Aubade w/Muybridge & ADHD meds

By Jocelyn Deane

Reading braille of your rented flat
like a dating of prehistoric films
showed me on YouTube:
every image broken down to
component frames: 
finger daubings of your sons
a Fisher and Paykel fridge,
the lassos of handwriting lessons,
the epicycle of a first capital P. 
Bodies are motionless at 24
frames per second: a horse
split into 24 kinds
of still, legs fixed. You measure
the left bed-side: nothing but
pyjama shorts, blue-satin, kitschy as sleep. 
Before bed, drinking masala, we ration 
beta-blockers, every
    -  one falls somewhere on . 
the spectrogrammmm… you sleep-talk as I return 
to my body— counting until dawn— until 
cut. 


I wanted to write an Aubade, while avoiding/reworking the historic connotations of the tradition.

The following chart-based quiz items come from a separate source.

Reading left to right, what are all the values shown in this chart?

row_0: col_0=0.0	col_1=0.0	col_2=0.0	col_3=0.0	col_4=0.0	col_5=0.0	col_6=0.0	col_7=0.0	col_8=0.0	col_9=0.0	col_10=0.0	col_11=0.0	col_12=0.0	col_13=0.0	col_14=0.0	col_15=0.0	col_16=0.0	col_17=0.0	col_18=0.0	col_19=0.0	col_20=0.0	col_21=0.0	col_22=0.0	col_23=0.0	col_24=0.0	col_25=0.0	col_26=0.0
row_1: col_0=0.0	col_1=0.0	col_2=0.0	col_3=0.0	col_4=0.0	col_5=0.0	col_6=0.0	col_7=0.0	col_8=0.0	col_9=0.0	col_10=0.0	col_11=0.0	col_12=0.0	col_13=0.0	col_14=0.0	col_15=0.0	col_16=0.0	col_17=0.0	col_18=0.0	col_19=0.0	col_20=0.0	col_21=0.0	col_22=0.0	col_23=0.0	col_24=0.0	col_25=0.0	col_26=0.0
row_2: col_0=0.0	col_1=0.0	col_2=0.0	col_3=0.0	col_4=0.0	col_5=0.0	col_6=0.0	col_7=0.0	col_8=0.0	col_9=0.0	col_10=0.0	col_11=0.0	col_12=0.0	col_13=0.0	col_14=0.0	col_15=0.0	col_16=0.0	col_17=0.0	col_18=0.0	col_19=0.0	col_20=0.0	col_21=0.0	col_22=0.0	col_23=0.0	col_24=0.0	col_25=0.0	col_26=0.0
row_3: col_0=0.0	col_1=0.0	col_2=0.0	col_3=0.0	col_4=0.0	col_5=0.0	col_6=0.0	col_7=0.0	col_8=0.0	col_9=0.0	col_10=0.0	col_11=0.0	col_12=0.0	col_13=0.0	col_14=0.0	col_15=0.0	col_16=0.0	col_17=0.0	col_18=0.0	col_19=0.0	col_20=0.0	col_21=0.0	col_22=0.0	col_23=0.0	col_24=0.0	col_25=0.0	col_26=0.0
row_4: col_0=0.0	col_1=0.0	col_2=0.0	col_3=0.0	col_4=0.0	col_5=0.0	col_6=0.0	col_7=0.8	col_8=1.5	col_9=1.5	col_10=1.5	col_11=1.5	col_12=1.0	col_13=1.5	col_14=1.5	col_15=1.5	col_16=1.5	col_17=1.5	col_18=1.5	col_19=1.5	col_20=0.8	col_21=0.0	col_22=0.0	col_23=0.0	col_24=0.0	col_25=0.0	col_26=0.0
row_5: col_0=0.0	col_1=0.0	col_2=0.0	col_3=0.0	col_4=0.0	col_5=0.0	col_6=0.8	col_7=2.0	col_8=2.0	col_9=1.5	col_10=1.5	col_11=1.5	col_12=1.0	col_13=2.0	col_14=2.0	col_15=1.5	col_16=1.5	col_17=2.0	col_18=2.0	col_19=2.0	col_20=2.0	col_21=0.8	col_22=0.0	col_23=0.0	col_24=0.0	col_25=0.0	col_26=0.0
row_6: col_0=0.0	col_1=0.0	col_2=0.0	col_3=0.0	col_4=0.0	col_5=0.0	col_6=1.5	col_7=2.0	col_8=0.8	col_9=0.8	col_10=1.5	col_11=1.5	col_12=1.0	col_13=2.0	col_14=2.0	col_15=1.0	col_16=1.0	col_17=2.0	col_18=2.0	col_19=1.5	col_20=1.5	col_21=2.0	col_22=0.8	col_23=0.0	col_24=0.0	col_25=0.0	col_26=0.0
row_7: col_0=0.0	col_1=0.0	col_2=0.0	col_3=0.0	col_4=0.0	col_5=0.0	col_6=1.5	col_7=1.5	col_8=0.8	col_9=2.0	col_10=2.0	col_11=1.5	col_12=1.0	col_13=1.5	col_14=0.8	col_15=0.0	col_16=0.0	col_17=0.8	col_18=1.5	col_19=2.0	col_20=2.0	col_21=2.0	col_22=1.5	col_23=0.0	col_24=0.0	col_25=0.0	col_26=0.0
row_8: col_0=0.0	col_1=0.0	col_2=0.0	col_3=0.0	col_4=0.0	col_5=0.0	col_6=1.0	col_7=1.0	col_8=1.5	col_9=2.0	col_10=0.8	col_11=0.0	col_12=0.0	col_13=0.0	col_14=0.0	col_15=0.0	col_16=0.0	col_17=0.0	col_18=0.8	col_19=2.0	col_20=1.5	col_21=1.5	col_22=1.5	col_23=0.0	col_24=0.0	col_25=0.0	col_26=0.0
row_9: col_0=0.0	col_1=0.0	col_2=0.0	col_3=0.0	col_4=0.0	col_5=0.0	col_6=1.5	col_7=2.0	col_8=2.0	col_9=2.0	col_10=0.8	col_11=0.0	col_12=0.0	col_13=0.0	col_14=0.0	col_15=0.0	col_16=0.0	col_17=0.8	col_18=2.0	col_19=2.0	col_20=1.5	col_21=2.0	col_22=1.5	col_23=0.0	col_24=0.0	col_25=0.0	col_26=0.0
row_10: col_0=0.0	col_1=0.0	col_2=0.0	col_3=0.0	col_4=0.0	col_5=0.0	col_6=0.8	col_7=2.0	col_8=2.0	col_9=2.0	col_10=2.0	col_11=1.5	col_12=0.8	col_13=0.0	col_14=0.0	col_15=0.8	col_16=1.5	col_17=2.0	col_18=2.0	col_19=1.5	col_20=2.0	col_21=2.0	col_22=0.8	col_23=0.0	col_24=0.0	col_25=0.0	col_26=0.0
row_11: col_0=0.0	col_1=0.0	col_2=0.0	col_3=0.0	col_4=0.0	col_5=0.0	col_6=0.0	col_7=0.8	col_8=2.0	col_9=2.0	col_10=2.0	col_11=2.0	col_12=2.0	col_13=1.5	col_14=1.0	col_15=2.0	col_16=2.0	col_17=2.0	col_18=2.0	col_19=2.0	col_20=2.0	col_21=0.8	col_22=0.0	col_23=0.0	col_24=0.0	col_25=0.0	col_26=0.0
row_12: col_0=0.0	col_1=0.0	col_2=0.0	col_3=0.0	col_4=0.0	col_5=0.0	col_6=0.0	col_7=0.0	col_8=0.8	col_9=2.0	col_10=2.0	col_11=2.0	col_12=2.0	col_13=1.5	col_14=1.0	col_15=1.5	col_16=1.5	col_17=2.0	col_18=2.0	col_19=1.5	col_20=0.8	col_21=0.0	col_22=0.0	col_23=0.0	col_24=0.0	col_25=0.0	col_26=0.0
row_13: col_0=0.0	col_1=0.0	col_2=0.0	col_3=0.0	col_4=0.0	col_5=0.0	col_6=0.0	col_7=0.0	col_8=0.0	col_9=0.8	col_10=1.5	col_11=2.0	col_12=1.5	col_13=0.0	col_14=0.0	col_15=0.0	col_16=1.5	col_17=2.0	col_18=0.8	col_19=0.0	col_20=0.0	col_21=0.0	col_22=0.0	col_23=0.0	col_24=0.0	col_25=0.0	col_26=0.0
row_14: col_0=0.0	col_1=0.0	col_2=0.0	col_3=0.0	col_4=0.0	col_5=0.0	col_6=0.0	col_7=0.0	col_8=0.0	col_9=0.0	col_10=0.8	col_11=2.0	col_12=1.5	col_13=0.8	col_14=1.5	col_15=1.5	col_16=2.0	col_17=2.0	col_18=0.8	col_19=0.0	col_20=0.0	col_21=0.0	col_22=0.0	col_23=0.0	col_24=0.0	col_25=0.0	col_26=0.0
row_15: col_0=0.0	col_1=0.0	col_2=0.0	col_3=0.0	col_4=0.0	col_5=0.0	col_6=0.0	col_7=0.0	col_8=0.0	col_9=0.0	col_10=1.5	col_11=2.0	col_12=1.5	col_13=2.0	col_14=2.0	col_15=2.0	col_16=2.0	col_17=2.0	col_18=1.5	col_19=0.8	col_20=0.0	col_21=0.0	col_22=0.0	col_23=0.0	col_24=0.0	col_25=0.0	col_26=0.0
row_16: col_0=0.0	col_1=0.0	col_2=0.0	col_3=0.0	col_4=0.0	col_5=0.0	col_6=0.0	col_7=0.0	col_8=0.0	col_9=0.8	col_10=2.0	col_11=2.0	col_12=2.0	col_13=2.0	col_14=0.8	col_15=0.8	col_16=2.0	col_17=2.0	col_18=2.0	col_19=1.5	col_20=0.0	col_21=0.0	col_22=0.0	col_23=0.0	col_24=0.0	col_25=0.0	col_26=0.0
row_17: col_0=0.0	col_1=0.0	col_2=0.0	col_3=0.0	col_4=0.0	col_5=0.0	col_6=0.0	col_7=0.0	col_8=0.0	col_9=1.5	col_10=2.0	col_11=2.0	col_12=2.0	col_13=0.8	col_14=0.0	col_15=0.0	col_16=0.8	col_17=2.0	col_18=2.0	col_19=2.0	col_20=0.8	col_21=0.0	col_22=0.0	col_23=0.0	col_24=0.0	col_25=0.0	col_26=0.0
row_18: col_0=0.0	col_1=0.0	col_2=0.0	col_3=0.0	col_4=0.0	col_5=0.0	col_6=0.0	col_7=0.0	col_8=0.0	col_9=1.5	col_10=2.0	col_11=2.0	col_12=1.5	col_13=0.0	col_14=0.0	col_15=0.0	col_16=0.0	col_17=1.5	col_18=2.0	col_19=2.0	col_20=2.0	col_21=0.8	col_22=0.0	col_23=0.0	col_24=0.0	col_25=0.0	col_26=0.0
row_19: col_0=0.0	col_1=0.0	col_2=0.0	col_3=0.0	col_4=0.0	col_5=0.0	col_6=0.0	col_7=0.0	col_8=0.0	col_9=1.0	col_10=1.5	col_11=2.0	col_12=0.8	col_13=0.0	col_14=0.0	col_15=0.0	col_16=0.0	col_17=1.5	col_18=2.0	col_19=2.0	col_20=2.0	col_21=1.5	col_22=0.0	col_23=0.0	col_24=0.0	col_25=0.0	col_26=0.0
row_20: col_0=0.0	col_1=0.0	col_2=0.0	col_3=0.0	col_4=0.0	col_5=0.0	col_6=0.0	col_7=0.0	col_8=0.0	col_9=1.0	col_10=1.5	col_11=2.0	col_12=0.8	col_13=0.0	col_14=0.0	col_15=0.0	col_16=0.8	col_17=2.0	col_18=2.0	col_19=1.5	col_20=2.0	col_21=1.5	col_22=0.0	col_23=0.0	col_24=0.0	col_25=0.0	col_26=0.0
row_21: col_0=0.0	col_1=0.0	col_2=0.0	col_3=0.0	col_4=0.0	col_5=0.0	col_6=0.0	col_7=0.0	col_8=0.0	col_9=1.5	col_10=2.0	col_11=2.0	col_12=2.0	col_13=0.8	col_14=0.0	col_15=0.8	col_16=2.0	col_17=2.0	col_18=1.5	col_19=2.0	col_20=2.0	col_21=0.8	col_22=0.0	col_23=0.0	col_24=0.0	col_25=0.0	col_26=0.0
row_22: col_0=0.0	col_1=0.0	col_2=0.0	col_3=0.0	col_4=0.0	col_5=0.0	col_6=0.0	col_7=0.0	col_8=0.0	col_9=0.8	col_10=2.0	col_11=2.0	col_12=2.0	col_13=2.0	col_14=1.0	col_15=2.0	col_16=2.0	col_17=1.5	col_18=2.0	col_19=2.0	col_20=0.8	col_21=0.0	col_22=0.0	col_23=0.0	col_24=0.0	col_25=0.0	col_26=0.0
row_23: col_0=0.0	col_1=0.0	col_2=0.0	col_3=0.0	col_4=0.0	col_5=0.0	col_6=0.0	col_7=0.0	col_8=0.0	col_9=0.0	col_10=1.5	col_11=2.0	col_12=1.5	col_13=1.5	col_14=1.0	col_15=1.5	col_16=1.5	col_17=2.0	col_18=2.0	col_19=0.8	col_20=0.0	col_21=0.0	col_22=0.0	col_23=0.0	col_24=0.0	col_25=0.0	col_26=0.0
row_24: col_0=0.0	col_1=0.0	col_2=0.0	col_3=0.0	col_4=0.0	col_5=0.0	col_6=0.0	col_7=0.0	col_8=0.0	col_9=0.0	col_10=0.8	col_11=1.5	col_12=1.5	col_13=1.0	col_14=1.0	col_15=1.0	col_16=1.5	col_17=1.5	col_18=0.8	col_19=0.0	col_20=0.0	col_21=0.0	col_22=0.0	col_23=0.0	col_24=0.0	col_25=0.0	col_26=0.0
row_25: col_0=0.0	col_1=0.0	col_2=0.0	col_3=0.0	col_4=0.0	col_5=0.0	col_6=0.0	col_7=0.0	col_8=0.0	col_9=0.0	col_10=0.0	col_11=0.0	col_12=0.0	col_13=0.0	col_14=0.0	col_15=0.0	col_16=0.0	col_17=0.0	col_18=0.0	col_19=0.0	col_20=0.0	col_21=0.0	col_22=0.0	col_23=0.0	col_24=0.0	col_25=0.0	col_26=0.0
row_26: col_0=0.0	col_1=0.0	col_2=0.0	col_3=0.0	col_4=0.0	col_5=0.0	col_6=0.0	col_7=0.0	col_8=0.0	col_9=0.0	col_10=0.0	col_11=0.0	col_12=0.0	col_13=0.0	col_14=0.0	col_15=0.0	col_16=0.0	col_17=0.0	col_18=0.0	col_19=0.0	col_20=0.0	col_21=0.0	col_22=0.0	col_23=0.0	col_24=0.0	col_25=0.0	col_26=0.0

In this case, the ekphrastic element, and how it de/familiarizes mental illness, worked in my favour, creating what Anne Carson calls a “triangulation effect”, by which the three points of the poem— the ekphrasis, mental illness and the aubade— give each other the space to feed into each other, while remaining oblique enough to sustain a sense of conceptual openness.    

Biography
Josie/Jocelyn Deane is a writer/student at the university of Melbourne. Their work has appeared in Cordite, Southerly, Australian Poetry and Overland, among others. They were one of the recipients of the 2013 457 visa poetry/ shortlisted for the 2015 Marsden and Hachette prize for poetry. They live on unceded Wurundjeri land.